Regular sleep patterns are more important to health and longevity than spending eight hours in bed
Leo Sher, M.D.
A research report, “Sleep regularity is a stronger predictor of mortality risk than sleep duration: A prospective cohort study” has been published in Sleep online ahead of print (1). This prospective cohort study has found that regular sleep patterns are more important to health and longevity than spending eight hours in bed.
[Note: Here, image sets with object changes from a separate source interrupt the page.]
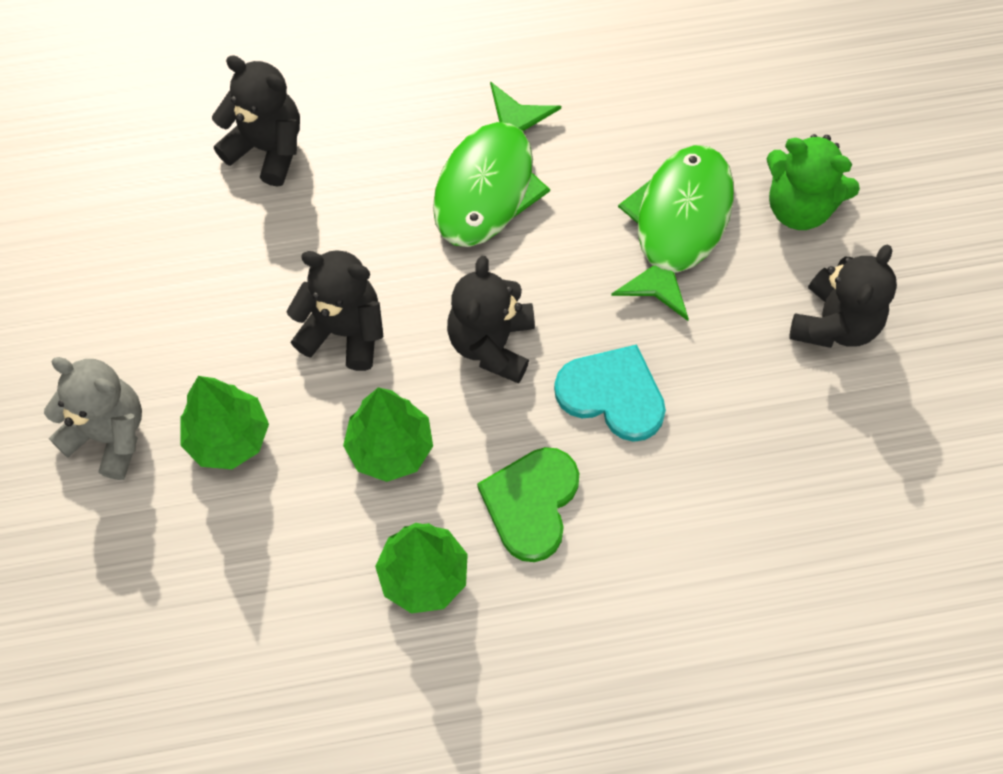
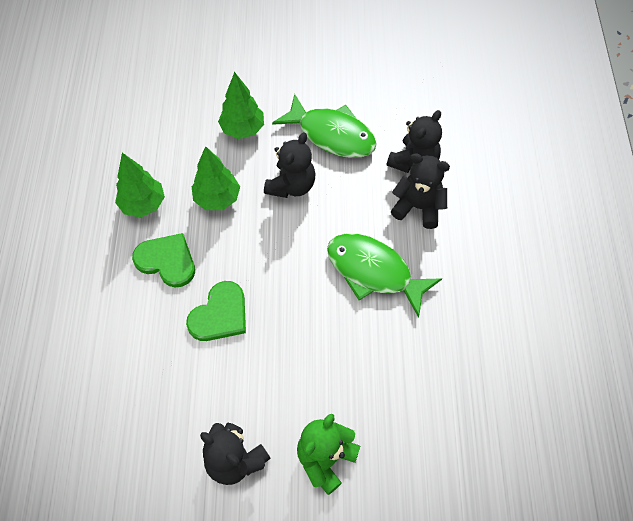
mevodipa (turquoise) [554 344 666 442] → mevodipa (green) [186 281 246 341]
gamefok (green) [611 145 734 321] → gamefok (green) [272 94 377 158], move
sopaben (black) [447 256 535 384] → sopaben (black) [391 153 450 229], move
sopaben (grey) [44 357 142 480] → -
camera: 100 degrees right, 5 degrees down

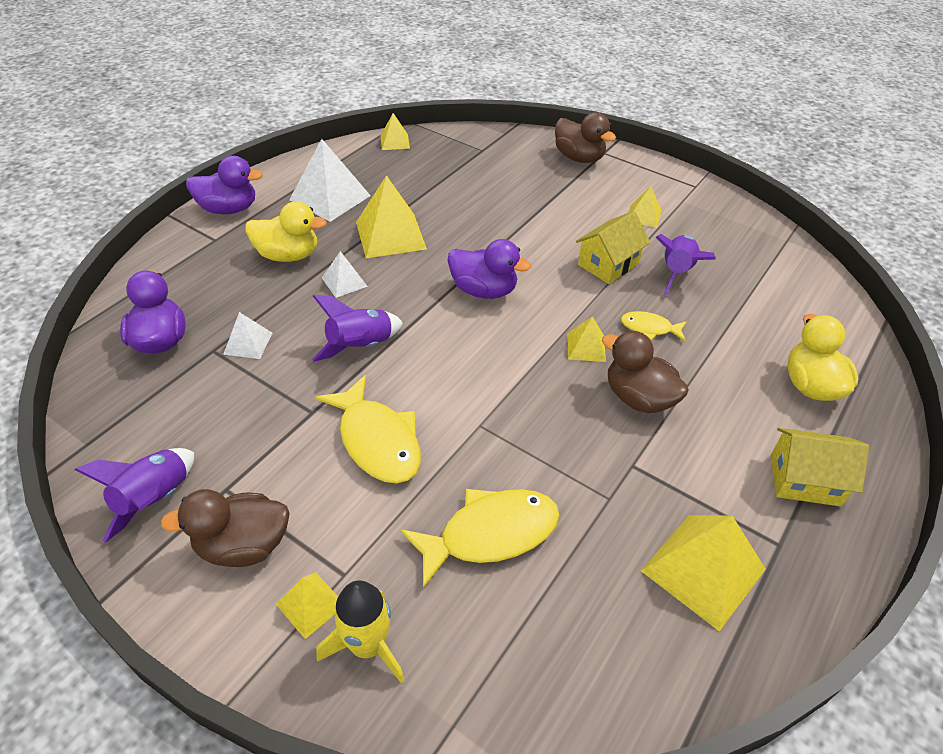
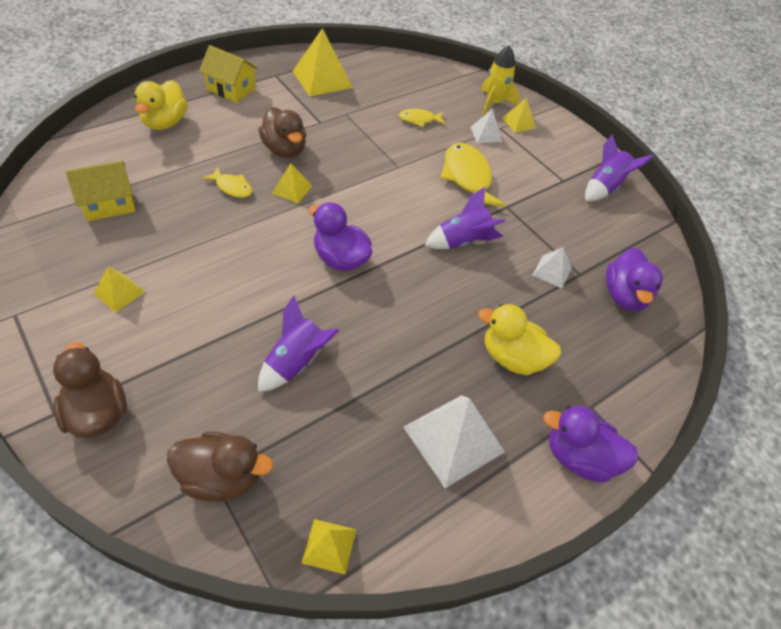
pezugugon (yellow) [576 211 650 284] → pezugugon (yellow) [66 161 136 221], move
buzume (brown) [160 489 290 567] → buzume (brown) [167 432 273 502], move
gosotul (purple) [655 234 716 295] → gosotul (purple) [258 295 339 392], move
gamefok (yellow) [401 489 560 588] → gamefok (yellow) [399 109 445 127], x0.53
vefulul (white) [322 251 368 298] → vefulul (white) [470 109 502 143], move
vefulul (yellow) [356 175 427 258] → -
camera: 165 degrees left, 5 degrees up

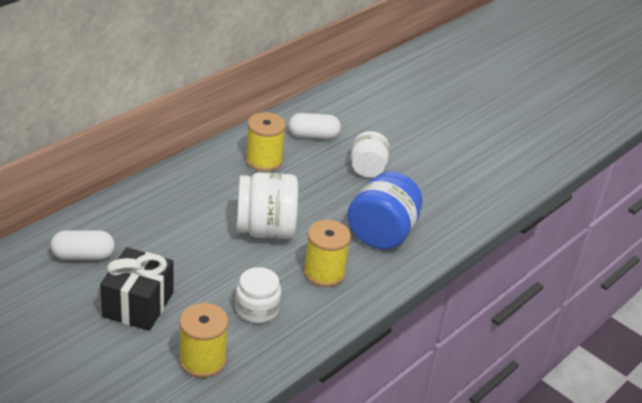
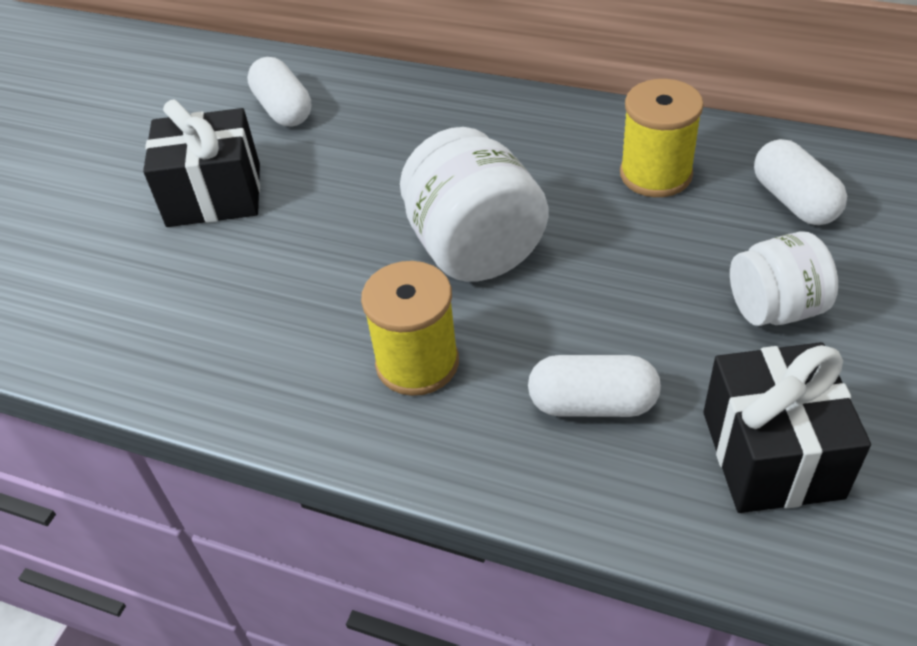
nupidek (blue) [347 171 423 250] → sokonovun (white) [528 355 661 417]
- → tinuta (black) [703 342 871 513]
Researchers compared how sleep regularity and duration predicted risk for all-cause and cause-specific mortality. They calculated Sleep Regularity Index (SRI) scores from >10 million hours of accelerometer data in 60,977 UK Biobank participants (62.8±7.8 years, 55.0% female, median [IQR] SRI: 81.0 [73.8-86.3]). Mortality was reported up to 7.8 years after accelerometer recording in 1,859 participants (4.84 deaths per 1000 person-years, mean (±SD) follow up of 6.30±0.83 years). Higher sleep regularity was associated with a 20-48% lower risk of all-cause mortality, a 16-39% lower risk of cancer mortality, and a 22-57% lower risk of cardiometabolic mortality, across the top four SRI quintiles compared to the least regular quintile. Results were adjusted for age, sex, ethnicity, and sociodemographic, lifestyle, and health factors. Sleep regularity was a stronger predictor of all-cause mortality than sleep duration, by comparing equivalent mortality models, and by comparing nested SRI-mortality models with and without sleep duration.
Higher risk of mortality by cardiometabolic causes was associated with both irregular sleep and short sleep duration in this study. Previously, multiple experimental and epidemiological evidence linked sleep regularity and duration with cardiometabolic health.
The results of this study confirm an important role for sleep duration in predicting mortality but reveal that sleep regularity is an even stronger predictor. The authors suggest that sleep regularity may be a simple, effective target for improving general health and survival.
References
- Windred DP, Burns AC, Lane JM, Saxena R, Rutter MK, Cain SW, Phillips AJK. Sleep regularity is a stronger predictor of mortality risk than sleep duration: A prospective cohort study. Sleep. 2023 Sep 21:zsad253. doi: 10.1093/sleep/zsad253. Epub ahead of print.